World Tapir Day occurs on April 27 every year. Are you ready?
The following information on tapirs comes directly from the Official World Tapir Day website: http://www.tapirday.org/
World Tapir Day has been established, in the first instance, to raise awareness about the four species of tapir that inhabit Central and South America and South-East Asia. Each of the four species is in decline, with the Mountain Tapir (below left) facing extinction within the next twenty years, should conservation efforts not be introduced in its ever-shrinking natural range in Colombia and Ecuador. The Baird’s Tapir (below right), the largest mammal of the Americas, is facing a similar threat in its home range in Central America. Across the Pacific Ocean, the Malayan Tapir faces severe threats in Indonesia and other countries due to habitat destruction. Even the Brazilian Tapir, the most numerous species of tapir, is vulnerable because of the increasing rate of destruction of the Amazon. There may even be a fifth, distinct subspecies of Brazilian Tapir, but there is little research in this area to date.
As large herbivores, tapirs are invariably the first species affected by human encroachment into their territory, and amongst the last to return to regrowth forest. They require substantial tracts of undisturbed land to maintain a genetically-diverse population. Tapirs inhabit jungles, grasslands, swamps and cloud forests, yet each is threatened by human activity – be that mining, palm oil plantations, roads or settlements. They form an important part of the ecosystem as seed dispersers, and form one of the oldest surviving genera in the animal kingdom.

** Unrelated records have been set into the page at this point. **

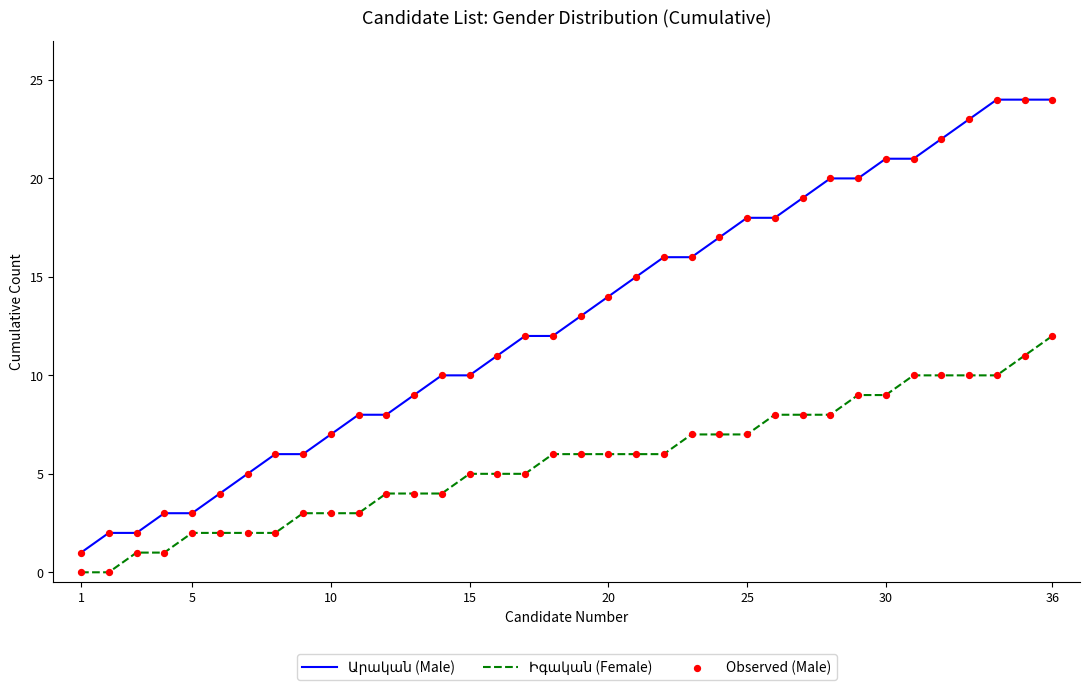

What is the greatest value displayed?

24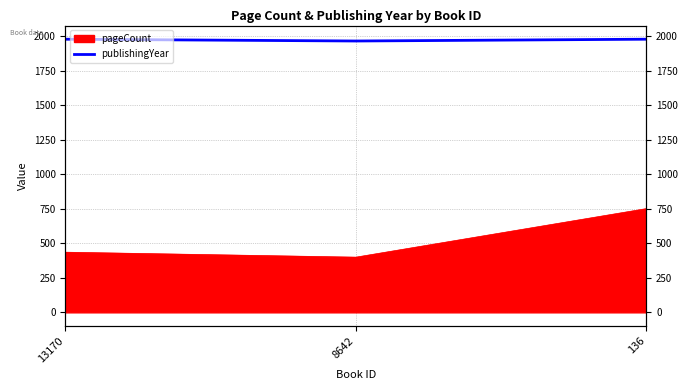

What is the difference between the maximum and minimum values?

13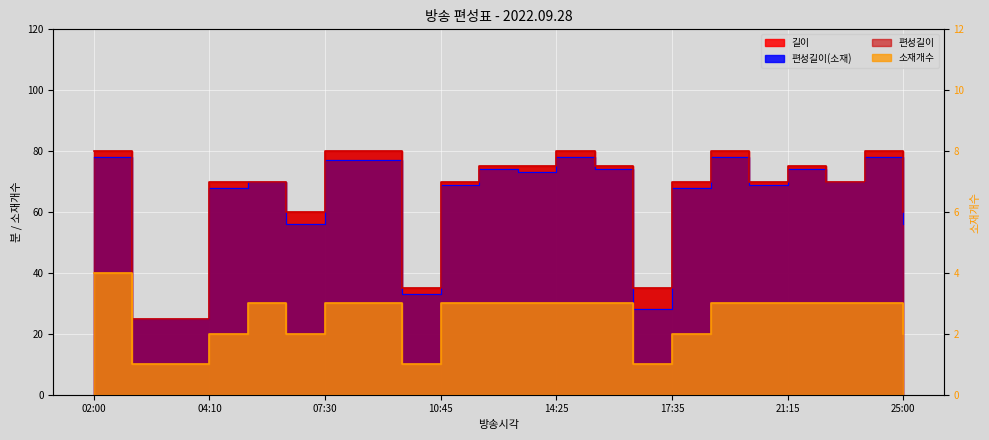

What is the total value across all series at 10:10?

104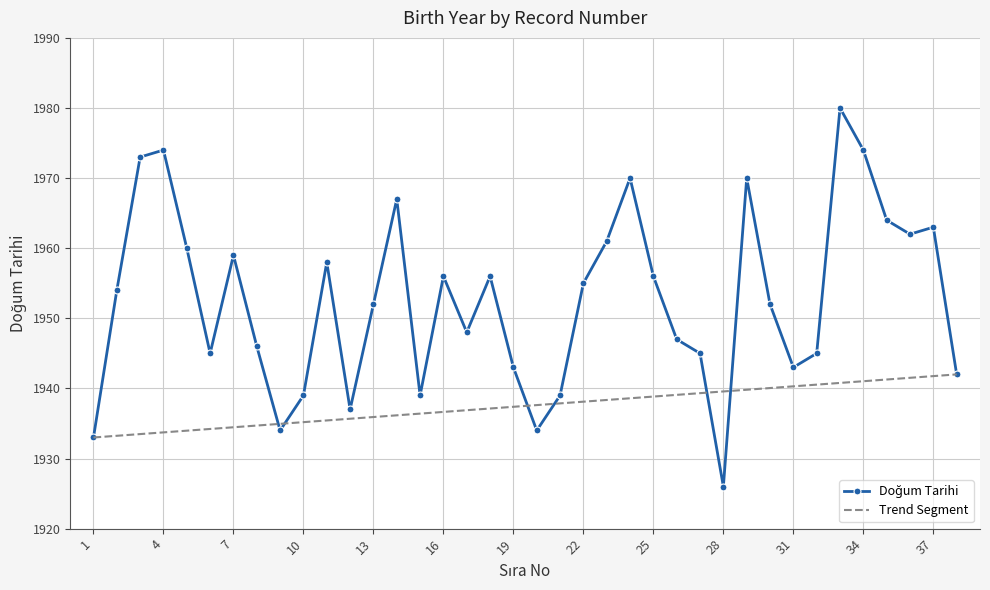

Which category has the lowest value across all series?

28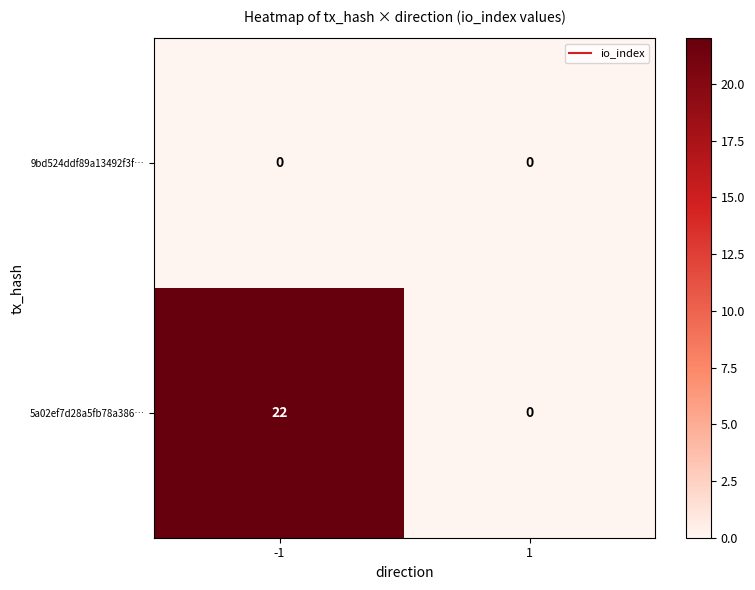

Which series has the largest range (max minus min)?

5a02ef7d28a5fb78a386…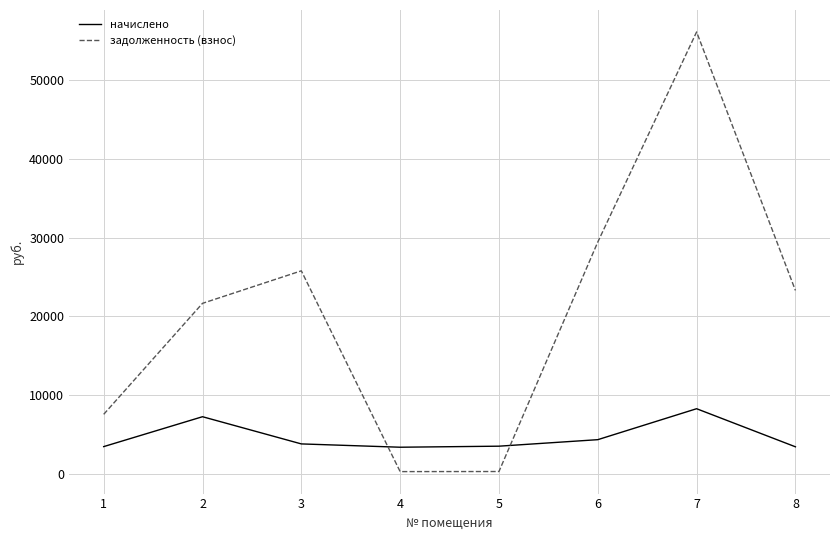

What value does the начислено series have at 2?

7252.0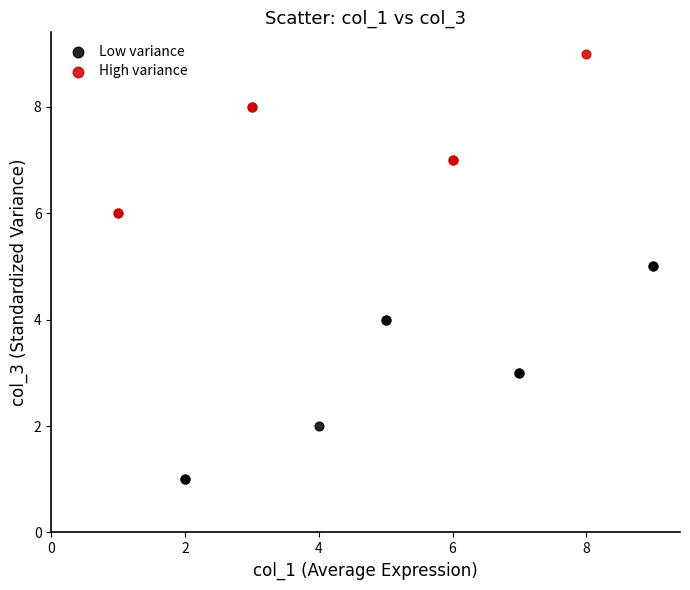

What are all the series names shown in the legend?

Low variance, High variance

Despite their size, history and ecological importance, tapirs remain one of the least recognised species of animals. In comparison with other animals, tapirs feature little in the collective consciousness and are frequently misidentified by zoo visitors. Even in their home ranges, tapirs receive little attention, with exotic species featuring more prominently in zoos, children’s books and the media.
Photos are copyright: http://www.arkive.org
The plight of tapirs is symbolic for the wider threat to their habitats specifically, and the world’s ecology in general. The decline of tapir populations is indicative of the general health of their ranges; their disappearance from their home ranges often marks a point of ‘no return’ for the natural environment. The destruction of forests into small, isolated enclaves and the encroachment of human activity into pristine forests affects all native species. However, as the largest – yet perhaps the quietest – of animals in their ranges, tapirs disappear without trace with countless other species.
All tapirs are endangered species. Saving tapirs helps to save the rainforest. Saving rainforests helps to save the planet and prevent climate change.